K2: Scientists cheer as Kepler’s second chance gets NASA go-ahead
It’s official: NASA has given the Kepler spacecraft’s mission makeover the go-ahead, turning it from a pure planet-hunting endeavor to an exploratory venture to study a wide range of celestial objects.
The new mission, called K2, would repurpose the hobbled space telescope in a clever way: by using the sun as a necessary “third wheel” to help steer the spacecraft. Under K2’s marching orders, Kepler would look at all manner of phenomena, including exoplanets, supernovae, galaxy clusters and still-forming stars.
“We’re absolutely thrilled,” said Kepler project manager Charlie Sobeck at NASA Ames Research Center in Mountain View, Calif. “We thought we had a very exciting mission, and it’s gratifying to see that the review committee agreed with us. ”
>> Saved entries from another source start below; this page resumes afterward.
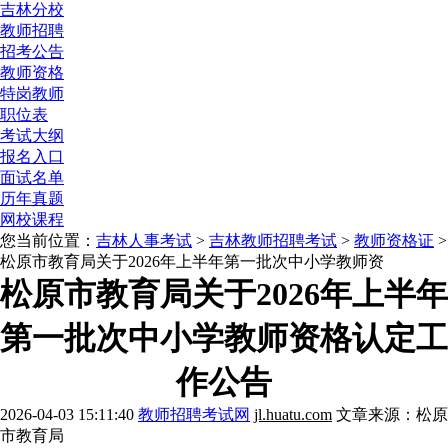
吉林分校
教师招聘
招考公告
教师资格
特岗教师
职位表
考试大纲
报名入口
面试名单
历年真题
网校课程
您当前位置：
吉林人事考试
>
吉林教师招聘考试
>
教师资格证
>
松原市教育局关于2026年上半年第一批次中小学教师资
松原市教育局关于2026年上半年
第一批次中小学教师资格认定工
作公告
2026-04-03 15:11:40
教师招聘考试网
jl.huatu.com
文章来源：松原
市教育局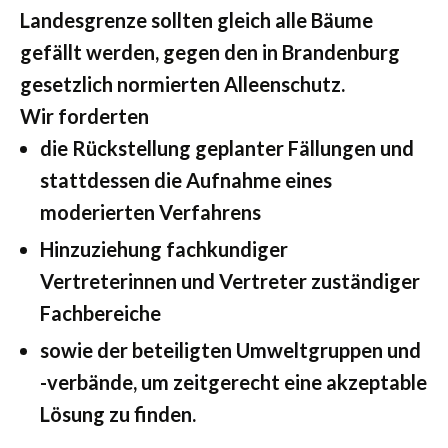
Landesgrenze sollten gleich alle Bäume
gefällt werden, gegen den in Brandenburg
gesetzlich normierten Alleenschutz.
Wir forderten
die Rückstellung geplanter Fällungen und
stattdessen die Aufnahme eines
moderierten Verfahrens
Hinzuziehung fachkundiger
Vertreterinnen und Vertreter zuständiger
Fachbereiche
sowie der beteiligten Umweltgruppen und
-verbände, um zeitgerecht eine akzeptable
Lösung zu finden.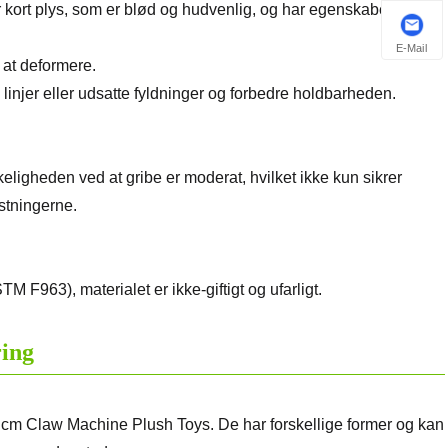
er kort plys, som er blød og hudvenlig, og har egenskaberne ved
E-Mail
 at deformere.
linjer eller udsatte fyldninger og forbedre holdbarheden.
ligheden ved at gribe er moderat, hvilket ikke kun sikrer
stningerne.
F963), materialet er ikke-giftigt og ufarligt.
ring
3 cm Claw Machine Plush Toys. De har forskellige former og kan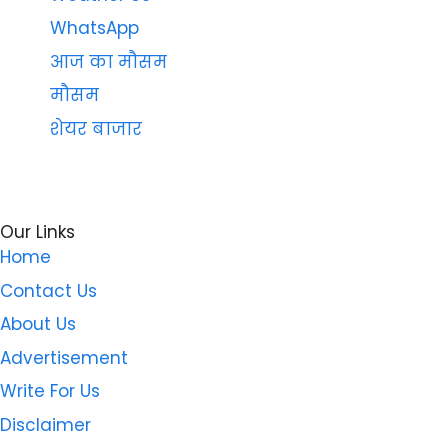
WhatsApp
आज का मौसम
मौसम
शेयर बाजार
Our Links
Home
Contact Us
About Us
Advertisement
Write For Us
Disclaimer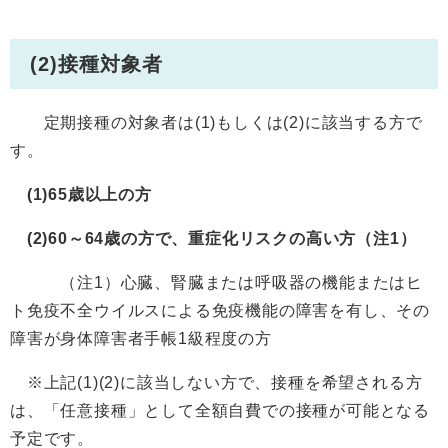
(2)接種対象者
定期接種の対象者は(1)もしくは(2)に該当する方で
す。
(1)65歳以上の方
(2)60～64歳の方で、重症化リスクの高い方（注1）
（注1）心臓、腎臓または呼吸器の機能またはヒ
ト免疫不全ウイルスによる免疫機能の障害を有し、その
障害が身体障害者手帳1級程度の方
※上記(1)(2)に該当しない方で、接種を希望される方
は、「任意接種」として全額自費での接種が可能となる
予定です。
Since its launch in 2009, the planet-hunting Kepler spacecraft stared at roughly 150,000 stars in a single patch of sky, looking for repeated tiny dips in their brightness that would signal a passing planet blocking their light. To do this, the space telescope needed a highly tuned precision-pointing capability, which required at least three reaction wheels to hold it very still. But two of its four wheels broke, leaving it one wheel short.
Scientists thought that was the end for the crippled spacecraft. UC Berkeley astronomer Geoffrey Marcy even penned a mournful poem after Kepler’s apparent demise. But engineers at Ball Aerospace soon realized that they could use the pressure from the sun’s light particles (known as photons) to push on the spacecraft in just the right way, essentially acting as that missing “third wheel.”
It’s not perfect, but it gets the job done, Kepler project scientist Steve Howell told The Times recently. And although the spacecraft can no longer stare at the same field for years on end, it can now look at a variety of interesting objects that are sure to draw the gaze of many scientists.
“When this concept was first described to our science team … I was expecting to see nothing but downturned faces,” Sobeck said. Instead, “one of the astrophysicists ran me down in the hallway and said, ‘This is the mission you guys should have flown right from the beginning.’”
Sobeck says the mission has an estimated 2 1/2 years of fuel left, but it’s possible the team could stretch that even further as it learns to steer the spacecraft efficiently in its new mode.